(Data section)

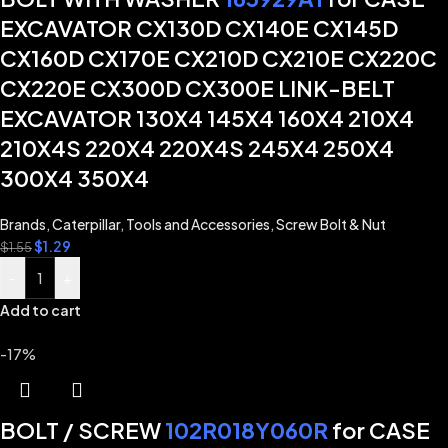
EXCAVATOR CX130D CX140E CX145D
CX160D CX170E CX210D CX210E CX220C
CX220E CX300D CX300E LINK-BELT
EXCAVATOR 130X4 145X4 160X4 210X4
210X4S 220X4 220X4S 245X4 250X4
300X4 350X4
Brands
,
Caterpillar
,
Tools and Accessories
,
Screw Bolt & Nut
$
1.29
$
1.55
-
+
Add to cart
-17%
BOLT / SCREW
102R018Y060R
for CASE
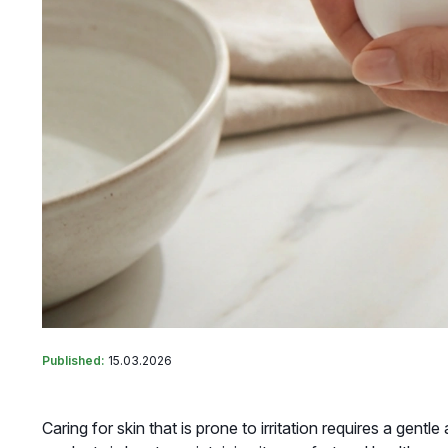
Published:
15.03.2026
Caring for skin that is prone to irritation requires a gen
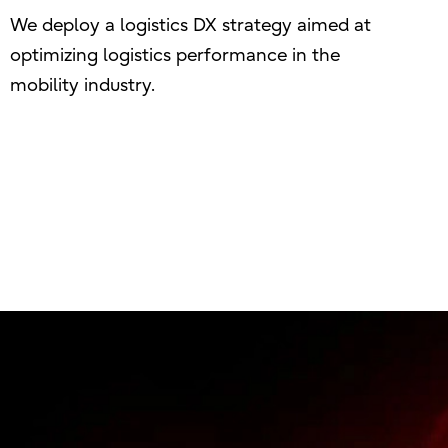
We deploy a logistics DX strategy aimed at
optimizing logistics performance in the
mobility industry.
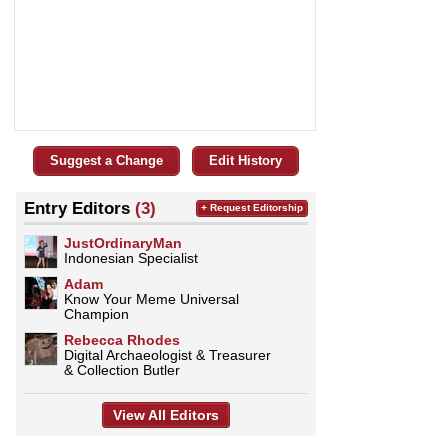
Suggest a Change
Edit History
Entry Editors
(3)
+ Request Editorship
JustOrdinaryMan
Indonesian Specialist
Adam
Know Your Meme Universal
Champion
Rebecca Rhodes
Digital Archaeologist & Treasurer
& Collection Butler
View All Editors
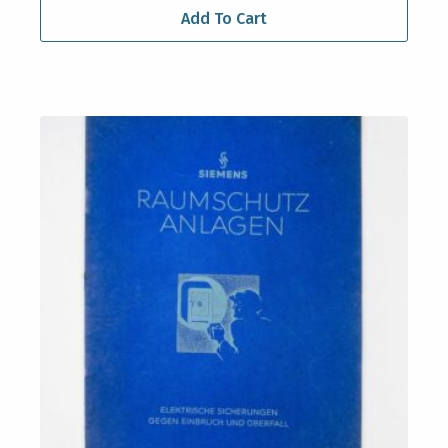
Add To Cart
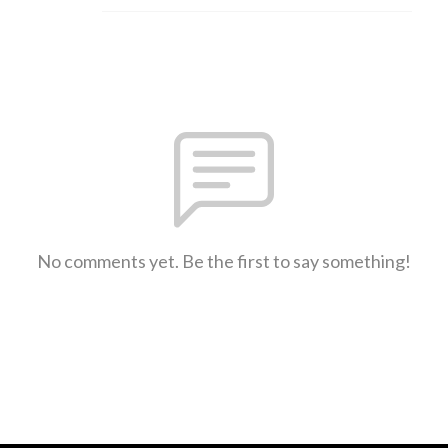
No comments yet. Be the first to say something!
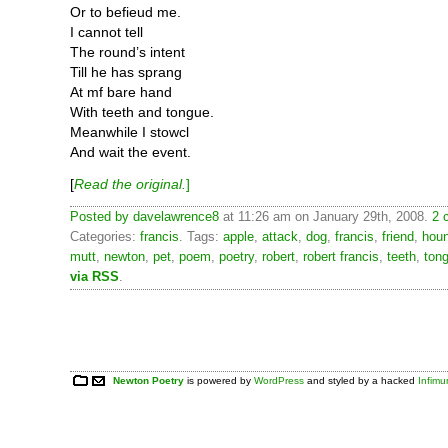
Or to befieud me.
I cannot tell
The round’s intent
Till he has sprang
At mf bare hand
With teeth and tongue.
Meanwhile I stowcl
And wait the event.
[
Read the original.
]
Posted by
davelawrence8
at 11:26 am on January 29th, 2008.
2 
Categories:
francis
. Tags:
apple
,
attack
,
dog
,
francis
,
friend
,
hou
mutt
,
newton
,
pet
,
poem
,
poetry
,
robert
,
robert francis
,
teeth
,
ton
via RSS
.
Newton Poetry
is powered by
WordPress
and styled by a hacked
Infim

(End Data section)
(Data section)

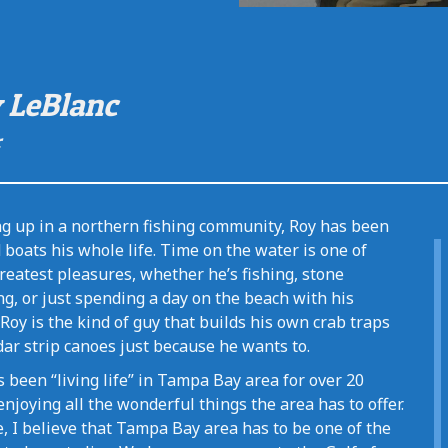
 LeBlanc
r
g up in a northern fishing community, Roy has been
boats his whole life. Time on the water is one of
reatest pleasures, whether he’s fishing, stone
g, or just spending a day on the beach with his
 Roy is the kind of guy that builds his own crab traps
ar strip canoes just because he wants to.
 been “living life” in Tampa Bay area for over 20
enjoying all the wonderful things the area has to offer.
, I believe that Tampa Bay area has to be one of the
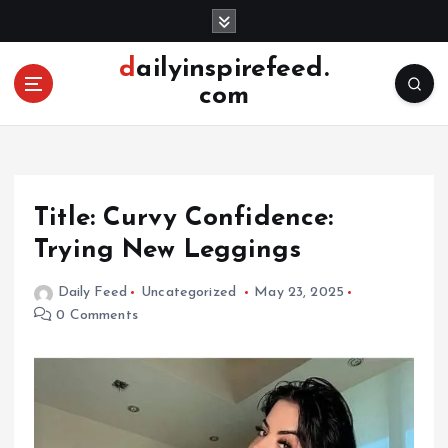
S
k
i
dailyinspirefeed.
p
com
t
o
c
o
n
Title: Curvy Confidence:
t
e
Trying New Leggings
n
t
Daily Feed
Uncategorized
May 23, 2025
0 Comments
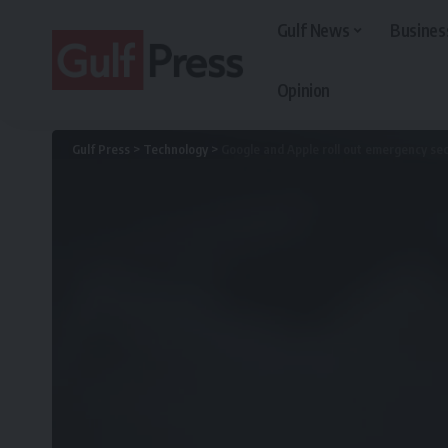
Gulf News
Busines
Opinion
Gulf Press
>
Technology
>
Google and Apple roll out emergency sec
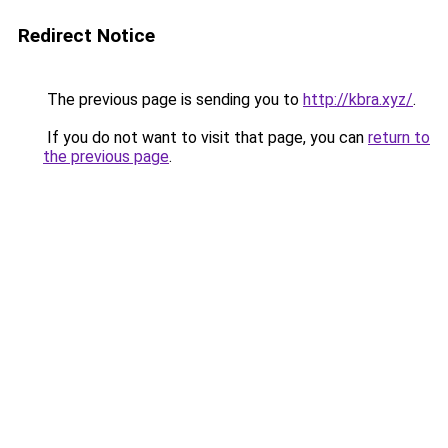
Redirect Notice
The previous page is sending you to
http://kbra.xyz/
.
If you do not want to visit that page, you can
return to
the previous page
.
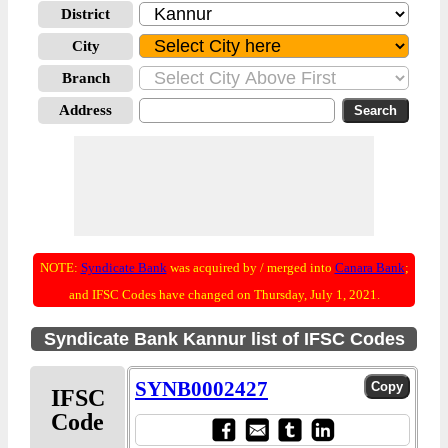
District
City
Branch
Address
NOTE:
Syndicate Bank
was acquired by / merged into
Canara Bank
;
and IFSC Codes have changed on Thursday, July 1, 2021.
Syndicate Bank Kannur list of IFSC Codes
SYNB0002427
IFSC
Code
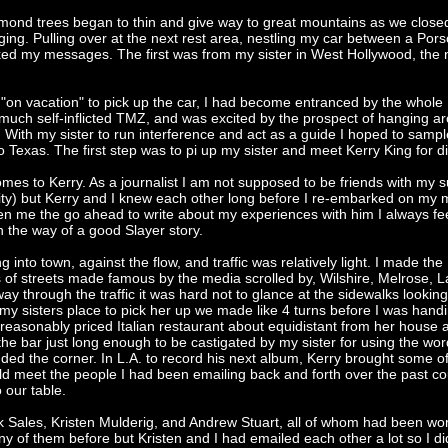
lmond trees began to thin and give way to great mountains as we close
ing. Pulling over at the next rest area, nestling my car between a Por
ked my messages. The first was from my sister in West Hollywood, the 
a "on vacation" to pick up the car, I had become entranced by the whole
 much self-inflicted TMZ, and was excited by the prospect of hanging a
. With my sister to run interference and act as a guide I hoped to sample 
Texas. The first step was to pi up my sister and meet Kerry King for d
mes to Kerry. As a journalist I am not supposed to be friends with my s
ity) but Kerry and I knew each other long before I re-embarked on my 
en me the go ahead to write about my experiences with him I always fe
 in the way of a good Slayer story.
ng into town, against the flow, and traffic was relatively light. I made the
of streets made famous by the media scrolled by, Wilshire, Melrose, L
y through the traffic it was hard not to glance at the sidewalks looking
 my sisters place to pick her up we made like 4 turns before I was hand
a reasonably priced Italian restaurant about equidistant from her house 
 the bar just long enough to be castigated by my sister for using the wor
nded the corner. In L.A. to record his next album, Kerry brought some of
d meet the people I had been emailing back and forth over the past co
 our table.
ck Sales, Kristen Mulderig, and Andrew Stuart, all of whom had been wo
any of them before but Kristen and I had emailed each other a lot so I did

(End Data section)

Directive —
Select the lines from the entries that include the word "long".

Result of this task —
ity) but Kerry and I knew each other long before I re-embarked on my 
 the bar just long enough to be castigated by my sister for using the wor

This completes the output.